In Sect. 3.3, we demonstrated that fractional cross-validation enables investigation of entity performance curve progression. This method can be used to determine entity training data sufficiency in CSV tasks. Testing the performance on entities in our dataset, we identified that for some entities, additional data may be required to reach peak performance (e.g., PTC, comorbidity) or the amount of currently available entity data (medical history/condition) needs to be increased. Our results for fractional stratified fivefold cross-validation showed that the amount of training data needed to successfully fine-tune the model varies for different biomedical entities. The frequency and distribution of the words and concepts in the T5 model pretrained on C4 corpus can affect the stability and variability of the embeddings learned by the model. Identical medical terms (as AE, indication, comorbidity) have different contextual embeddings depending on the surrounding text. Standardized concepts, such as drugs and their intended effects, may be easier for an ML model to detect because they are more consistent in their use across different contexts.

In addition, we investigated the performance of three entities in a subset of data from ADE Corpus with the extraction of this corpus in our dataset.
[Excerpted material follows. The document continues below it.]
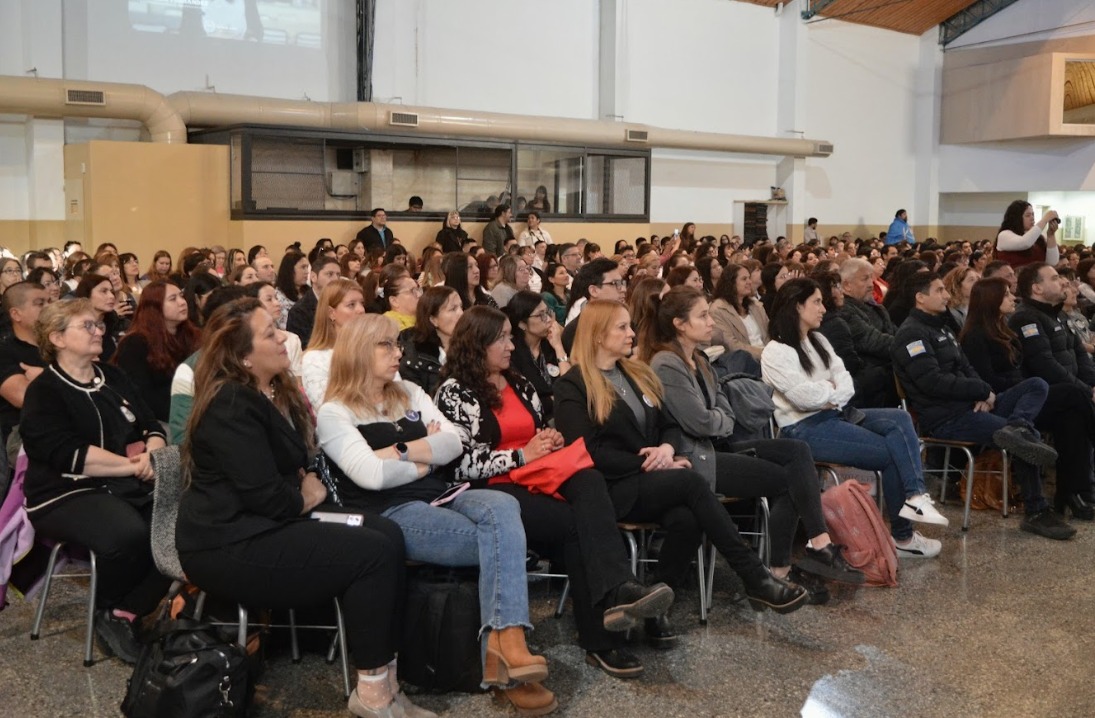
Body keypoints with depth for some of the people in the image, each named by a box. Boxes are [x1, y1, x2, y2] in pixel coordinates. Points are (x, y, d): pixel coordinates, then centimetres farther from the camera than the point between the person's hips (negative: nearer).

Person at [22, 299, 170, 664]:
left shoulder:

We showed that although the number of occurrences in our dataset is lower than the number of occurrences in the ADE subset, the F1 performance of all entities is better. An easier detection by T5 may be related to different annotation rules, described in Sect. 2.1.3. In contrast to our annotation rules, the ADE Corpus annotation follows a conditional annotation concept: only drug and dose mentions are captured if those entities are related to an AE, which is obviously more difficult to detect by T5.

We demonstrated that this methodology is not specific for our dataset and annotation rules, but can also be used for other dataset and annotation rule combinations (e.g., ADE Corpus).

It is plausible that this methodology could also be used for different transformer models, but this investigation is out of scope for this article. Since the generation of high-quality labeled data is lengthy and expensive, this methodology can be used for evaluation training data sufficiency on the entity level to support the CSV process and may increase regulatory acceptance of ML models and applications in regulated environments.

5 Conclusion

In our paper, we describe the activities for creating a systematically annotated corpus combining, complementing, and harmonizing various corpora with pharmaceutical and biomedical entities based on scientific and informal data. This dataset is made available (excluding internal data) to the research community to train ML models and evaluate the performance of automated methods and systems for entity recognition in unstructured free-text information.

We explored the performance of predictive ML models on different language domain registers. We conclude that comparable performance can be reached by integrated models as compared to single language models when used on the same language type. The integrated model could therefore be considered preferable due to the increased maintenance need when maintaining multiple specialized models for each language type.

We introduced fractional stratified k-fold cross-validation and demonstrated that this methodology enables the investigation of entity performance curve progression and can be used for evaluation training data sufficiency in CSV of ML systems and may increase regulatory acceptance of ML models and applications.

A future area to advance the dataset could be related to the dataset extension regarding other pharmaceutical entities (e.g., strength), to label additional data (e.g., medical condition/history, comorbidity), to separate entity contents (administration form and packaging), and to incorporate other datasets (e.g., chatbots) to allow extension of language capabilities in future models.

The dataset provided can be used for ML model training or as a part of a shared test dataset for CSV model performance evaluation.